Halloween Gut Health: Preparing Your Digestion

Halloween Gut Health: Preparing Your Digestion

Starting with Halloween, the holiday season can be a test to a diet, healthy lifestyle, and especially your gut health. Eating too much sugar is the primary culprit that fuels inflammation and damages your digestion, immunity, and overall health. Here’s how you can strengthen your gut and stay healthy without derailing your winter wellness goals.  

How Dangerous is Sugar to Your Health?

Refined sugar is enemy number one for your health, and finding ways to minimize its impacts—especially the fall and winter holidays—is one of the keys to long-term vitality, optimal weight, and healthy aging.  

The Health Impacts of Sugar Include:

  • Blood sugar and insulin spikes and crashes 
  • Inflammation in the gut and throughout your body 
  • Damage to the gut lining and overall digestive function 
  • Overgrowth of harmful bacteria and microbes in the gut microbiome 
  • Reduced mood and cognitive function  

These sugar-related issues can impact how you feel and look— from your energy and immune health, to your skin, weight, mental health, and more.  

Tips for Healthy Digestion for Halloween

Eat Healthy Foods First

Prepare your gut with nutritious foods leading up to eating your Halloween sweets. Eating fiber-rich snacks and foods including whole grains and legumes, or fresh green vegetables before you reach for a piece of candy or other sugary treat, can slow the release of glucose into your blood stream and limit inflammation caused by eating refined sugar. Fiber also improves overall digestive health and bowel regularity, and helps to detoxify the gut, while supporting a healthy microbiome.1  

Stay Hydrated

One of the primary ingredients to good digestion is water. Many of us are chronically dehydrated, so be sure to drink plenty of filtered water or herbal teas. Adequate hydration can curb excessive food cravings, especially for sweets.It can also help flush out toxins and free radicals that come from eating too much refined foods.2 

Try Natural Herbs for Gut Support

There are a variety of natural remedies that can help improve digestion, including certain aromatic herbs known as “bitters” that strengthen digestion and promote long-term health. These include ginger, chamomile, mint, fenugreek, juniper, licorice, and many others. The essential oils and compounds that produce the bitter flavor help to stimulate digestive enzymes and overall digestive function, soothe discomfort, and support a healthy gut environment.

Probiotics for Sugar Control and Overall Gut Health

Probiotic supplements supply healthy bacteria and microbes to the digestive tract, and can be especially important for protecting against the impacts of sugar and other dietary indulgences. Many friendly probiotic bacteria strains consume sugars for their own fuel, so they can be a helpful antidote to support blood glucose when we eat too many sweets. They also help to rebalance the microbiome when bad bacteria gain a foothold, while supporting a healthy gut environment. Importantly, probiotics are shown to support a healthy mood and cognitive function, which may help combat the effects of a sugar crash.3 

ecoProbiotic is a certified organic probiotic supplement that has 8 live beneficial strains, 19 different digestive bitter herbs, plus prebiotic fiber to nourish good bacteria—fermented in an organic berry liquid formula.
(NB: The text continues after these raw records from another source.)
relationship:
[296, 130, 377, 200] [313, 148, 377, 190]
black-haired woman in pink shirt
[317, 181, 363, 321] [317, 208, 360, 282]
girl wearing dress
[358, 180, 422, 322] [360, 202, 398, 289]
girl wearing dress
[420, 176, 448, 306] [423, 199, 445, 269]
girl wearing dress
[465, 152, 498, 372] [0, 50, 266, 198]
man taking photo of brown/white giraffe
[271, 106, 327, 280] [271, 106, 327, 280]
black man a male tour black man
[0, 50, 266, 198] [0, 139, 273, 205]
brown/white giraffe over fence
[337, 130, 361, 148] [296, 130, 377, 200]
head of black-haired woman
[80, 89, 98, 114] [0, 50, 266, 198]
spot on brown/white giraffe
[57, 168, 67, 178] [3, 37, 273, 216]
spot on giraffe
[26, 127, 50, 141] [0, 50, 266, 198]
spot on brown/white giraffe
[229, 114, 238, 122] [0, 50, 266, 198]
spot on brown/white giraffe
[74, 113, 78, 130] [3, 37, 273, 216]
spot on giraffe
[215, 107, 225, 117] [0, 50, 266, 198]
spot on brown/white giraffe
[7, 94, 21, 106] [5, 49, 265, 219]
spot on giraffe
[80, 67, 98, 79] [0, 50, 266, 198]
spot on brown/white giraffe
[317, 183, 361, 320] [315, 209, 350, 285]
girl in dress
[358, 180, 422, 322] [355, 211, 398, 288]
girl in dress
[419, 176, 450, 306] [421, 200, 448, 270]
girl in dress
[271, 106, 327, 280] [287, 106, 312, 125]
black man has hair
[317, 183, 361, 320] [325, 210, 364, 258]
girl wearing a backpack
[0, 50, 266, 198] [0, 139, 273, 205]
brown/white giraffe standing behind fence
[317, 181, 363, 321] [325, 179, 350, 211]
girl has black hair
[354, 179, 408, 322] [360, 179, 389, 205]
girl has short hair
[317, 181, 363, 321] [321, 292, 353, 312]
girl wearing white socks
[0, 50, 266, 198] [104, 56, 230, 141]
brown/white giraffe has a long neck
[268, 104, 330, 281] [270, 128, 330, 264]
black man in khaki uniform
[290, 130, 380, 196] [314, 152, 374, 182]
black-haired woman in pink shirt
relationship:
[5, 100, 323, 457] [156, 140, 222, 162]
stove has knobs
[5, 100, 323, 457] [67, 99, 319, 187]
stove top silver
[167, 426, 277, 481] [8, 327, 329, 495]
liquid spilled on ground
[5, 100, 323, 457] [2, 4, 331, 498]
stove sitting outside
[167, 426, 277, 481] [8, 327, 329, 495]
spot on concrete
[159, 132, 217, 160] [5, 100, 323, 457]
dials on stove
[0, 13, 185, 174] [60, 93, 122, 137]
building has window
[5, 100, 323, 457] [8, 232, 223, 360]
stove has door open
As a live-fermented drink, ecoProbiotic works quickly to deliver fast-acting gut support and microbiome balance, with additional benefits for healthy digestion, immunity, mood and brain health, and overall wellness.




This concentrated, fermented formula provides fast-acting, digestive and microbiome support, in a highly bioavailable liquid form.*

Celebrate Spooky Season

Halloween can be a time of fun and celebration, without the added stress and discomfort that comes from overindulgence in sweets and other holiday foods. By adopting a mindful approach and preparing with digestive support, we can avoid common gut issues, prevent weight gain, and increase our energy for celebrating the joy of holiday traditions.   



  1. McRae MP. Dietary Fiber Intake and Type 2 Diabetes Mellitus: An Umbrella Review of Meta-analyses. J Chiropr Med. 2018;17(1):44-53. doi:10.1016/j.jcm.2017.11.002
  2. 10 Warning Signs of Dehydration. Kaiser Permanente Website. Updated 2021. Accessed Oct 19, 2021.
  3. Yong SJ, Tong T, Chew J, Lim WL. Antidepressive Mechanisms of Probiotics and Their Therapeutic Potential. Front Neurosci. 2020;13:1361.